Ohh we don't give it computer use access or anything like that. We inject tokens post tool call, so to protect users from the agent doing anything malicious.
Seems to me that these kind of systems, by design, tick all three boxes. I've had many discussions with people that let agent systems read and act on their incoming email for instance, and I think it's utter insanity from a security perspective.
Not really and this is totally not related to Slashy, it just look like the same as the other 20 Slashys launched last month. Launch HNs used to be exciting.
Maybe HN/ycombinator is just not interesting anymore. I saw some of you commenting that this might be similar to the famous Dropbox situation. That could not be more delusional and representative of what HN became, a meme of itself.
The strategy is throw a little bit of money at everything, hope one of them will become a unicorn, everyone gets richer.
Rinse and repeat.
You're right though ... these YC batches are not what they used to be.
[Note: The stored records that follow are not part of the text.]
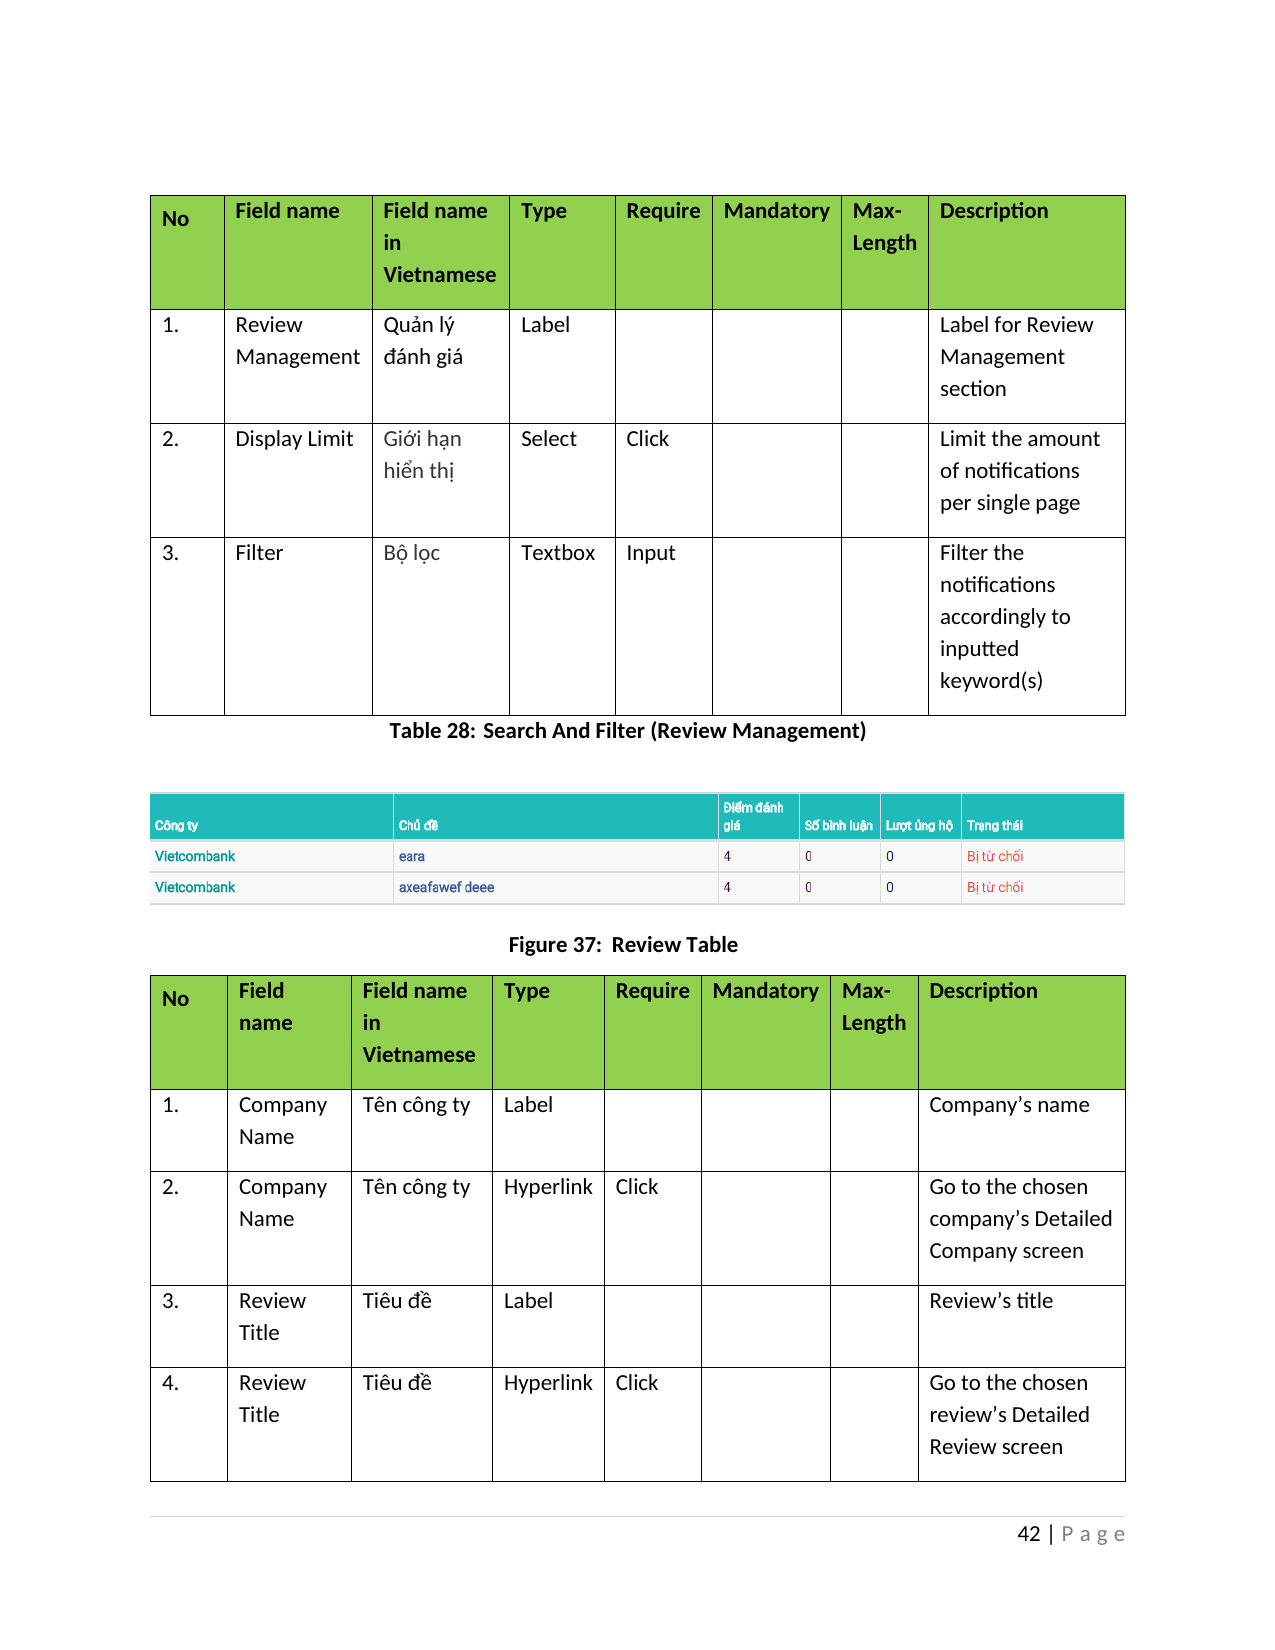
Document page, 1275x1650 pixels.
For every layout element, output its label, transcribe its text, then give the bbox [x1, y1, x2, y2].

table_cell [713, 424, 841, 537]
table_cell Tiêu đề [352, 1286, 492, 1367]
table_cell [831, 1286, 918, 1367]
table_cell [842, 424, 928, 537]
table_cell [831, 1172, 918, 1285]
table_cell Hyperlink [493, 1368, 604, 1481]
table_cell [842, 310, 928, 423]
table_cell [831, 1368, 918, 1481]
table_cell Click [616, 424, 712, 537]
table_header Max-Length [842, 196, 928, 309]
table_cell Input [616, 538, 712, 715]
table_cell [605, 1286, 701, 1367]
table_header Mandatory [713, 196, 841, 309]
table_header Description [929, 196, 1125, 309]
table_cell [831, 1090, 918, 1171]
table_cell Review Title [228, 1286, 351, 1367]
table_cell Review’s title [919, 1286, 1125, 1367]
table_cell [151, 1368, 227, 1481]
table_cell Review Management [225, 310, 372, 423]
table_cell Bộ lọc [373, 538, 509, 715]
table_cell Click [605, 1368, 701, 1481]
table_header Description [919, 976, 1125, 1089]
table_cell Label [510, 310, 615, 423]
table_header Field name in Vietnamese [352, 976, 492, 1089]
table_cell Tên công ty [352, 1090, 492, 1171]
table_cell [702, 1368, 830, 1481]
picture [150, 791, 1125, 910]
table_header Field name in Vietnamese [373, 196, 509, 309]
table_cell [151, 310, 224, 423]
table_header Max-Length [831, 976, 918, 1089]
table_cell [616, 310, 712, 423]
table_cell [605, 1090, 701, 1171]
table_cell Review Title [228, 1368, 351, 1481]
table_header Mandatory [702, 976, 830, 1089]
table_cell Label [493, 1286, 604, 1367]
table_cell Go to the chosen company’s Detailed Company screen [919, 1172, 1125, 1285]
table_cell [702, 1172, 830, 1285]
table_cell [713, 310, 841, 423]
table_header No [151, 976, 227, 1089]
text Review Table [122, 930, 1125, 958]
table_cell [151, 424, 224, 537]
table_cell Giới hạn hiển thị [373, 424, 509, 537]
table_cell [713, 538, 841, 715]
table_cell Quản lý đánh giá [373, 310, 509, 423]
table_cell [151, 538, 224, 715]
table_cell Label for Review Management section [929, 310, 1125, 423]
table_cell [842, 538, 928, 715]
table_header Type [510, 196, 615, 309]
table_cell [151, 1172, 227, 1285]
table_cell [702, 1286, 830, 1367]
table_cell Click [605, 1172, 701, 1285]
text Search And Filter (Review Management) [131, 716, 1125, 744]
table_cell Hyperlink [493, 1172, 604, 1285]
table_cell [702, 1090, 830, 1171]
table_cell Tên công ty [352, 1172, 492, 1285]
table_cell Label [493, 1090, 604, 1171]
table_cell [151, 1090, 227, 1171]
table_header Field name [228, 976, 351, 1089]
table_cell Tiêu đề [352, 1368, 492, 1481]
table_header Type [493, 976, 604, 1089]
table_cell Display Limit [225, 424, 372, 537]
table_header Field name [225, 196, 372, 309]
table_cell [151, 1286, 227, 1367]
table_cell Filter [225, 538, 372, 715]
table_cell Company Name [228, 1172, 351, 1285]
table_header Require [616, 196, 712, 309]
table_cell Go to the chosen review’s Detailed Review screen [919, 1368, 1125, 1481]
table_cell Textbox [510, 538, 615, 715]
table_cell Limit the amount of notifications per single page [929, 424, 1125, 537]
table_cell Company’s name [919, 1090, 1125, 1171]
table_header Require [605, 976, 701, 1089]
table_cell Filter the notifications accordingly to inputted keyword(s) [929, 538, 1125, 715]
table_cell Select [510, 424, 615, 537]
table_header No [151, 196, 224, 309]
table_cell Company Name [228, 1090, 351, 1171]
AI is hot right now, so it seems YC is throwing money at anything that seems like it can at least actually do something (not that it is necessarily good). If that product doesn't get hot, who cares? Plenty more money to go around on the next batch, because one of them probably will!
Have you actually tried this approach? I’m curious as to the result, especially when you took it to your lawyer. Not a contract review but a business practice risk evaluation.
So you do have access to all the data. It's not really a great look if you're lying about what you have access to, and this is a technical audience, it's not like we don't know how agents work.